*Activity*
Reproduce the lines below word for word, keeping all the markup, and leave the picture out.

*Excerpted data*
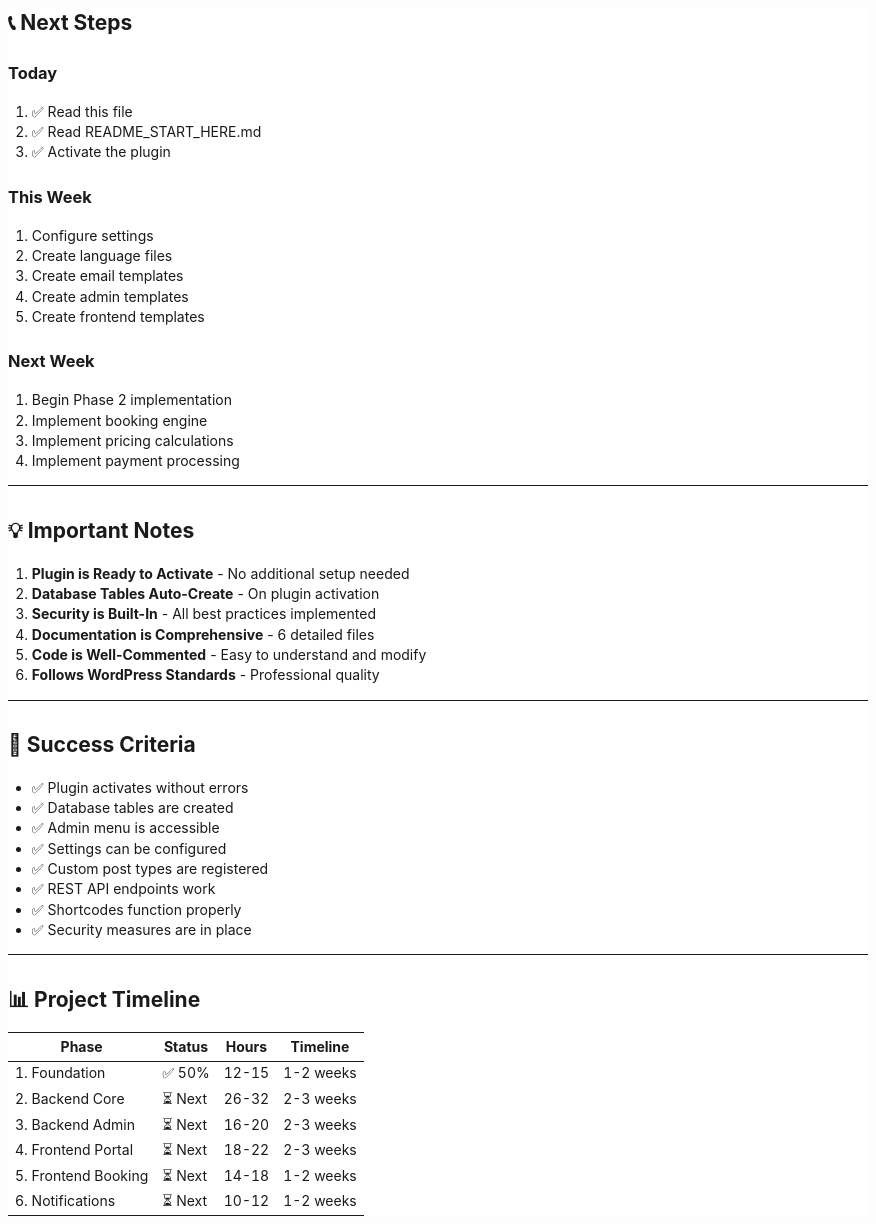 
## 📞 Next Steps

### Today
1. ✅ Read this file
2. ✅ Read README_START_HERE.md
3. ✅ Activate the plugin

### This Week
1. Configure settings
2. Create language files
3. Create email templates
4. Create admin templates
5. Create frontend templates

### Next Week
1. Begin Phase 2 implementation
2. Implement booking engine
3. Implement pricing calculations
4. Implement payment processing

---

## 💡 Important Notes

1. **Plugin is Ready to Activate** - No additional setup needed
2. **Database Tables Auto-Create** - On plugin activation
3. **Security is Built-In** - All best practices implemented
4. **Documentation is Comprehensive** - 6 detailed files
5. **Code is Well-Commented** - Easy to understand and modify
6. **Follows WordPress Standards** - Professional quality

---

## 🎯 Success Criteria

- ✅ Plugin activates without errors
- ✅ Database tables are created
- ✅ Admin menu is accessible
- ✅ Settings can be configured
- ✅ Custom post types are registered
- ✅ REST API endpoints work
- ✅ Shortcodes function properly
- ✅ Security measures are in place

---

## 📊 Project Timeline

| Phase | Status | Hours | Timeline |
|-------|--------|-------|----------|
| 1. Foundation | ✅ 50% | 12-15 | 1-2 weeks |
| 2. Backend Core | ⏳ Next | 26-32 | 2-3 weeks |
| 3. Backend Admin | ⏳ Next | 16-20 | 2-3 weeks |
| 4. Frontend Portal | ⏳ Next | 18-22 | 2-3 weeks |
| 5. Frontend Booking | ⏳ Next | 14-18 | 1-2 weeks |
| 6. Notifications | ⏳ Next | 10-12 | 1-2 weeks |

*Solution for this task*
## 📞 Next Steps

### Today
1. ✅ Read this file
2. ✅ Read README_START_HERE.md
3. ✅ Activate the plugin

### This Week
1. Configure settings
2. Create language files
3. Create email templates
4. Create admin templates
5. Create frontend templates

### Next Week
1. Begin Phase 2 implementation
2. Implement booking engine
3. Implement pricing calculations
4. Implement payment processing

---

## 💡 Important Notes

1. **Plugin is Ready to Activate** - No additional setup needed
2. **Database Tables Auto-Create** - On plugin activation
3. **Security is Built-In** - All best practices implemented
4. **Documentation is Comprehensive** - 6 detailed files
5. **Code is Well-Commented** - Easy to understand and modify
6. **Follows WordPress Standards** - Professional quality

---

## 🎯 Success Criteria

- ✅ Plugin activates without errors
- ✅ Database tables are created
- ✅ Admin menu is accessible
- ✅ Settings can be configured
- ✅ Custom post types are registered
- ✅ REST API endpoints work
- ✅ Shortcodes function properly
- ✅ Security measures are in place

---

## 📊 Project Timeline

| Phase | Status | Hours | Timeline |
|-------|--------|-------|----------|
| 1. Foundation | ✅ 50% | 12-15 | 1-2 weeks |
| 2. Backend Core | ⏳ Next | 26-32 | 2-3 weeks |
| 3. Backend Admin | ⏳ Next | 16-20 | 2-3 weeks |
| 4. Frontend Portal | ⏳ Next | 18-22 | 2-3 weeks |
| 5. Frontend Booking | ⏳ Next | 14-18 | 1-2 weeks |
| 6. Notifications | ⏳ Next | 10-12 | 1-2 weeks |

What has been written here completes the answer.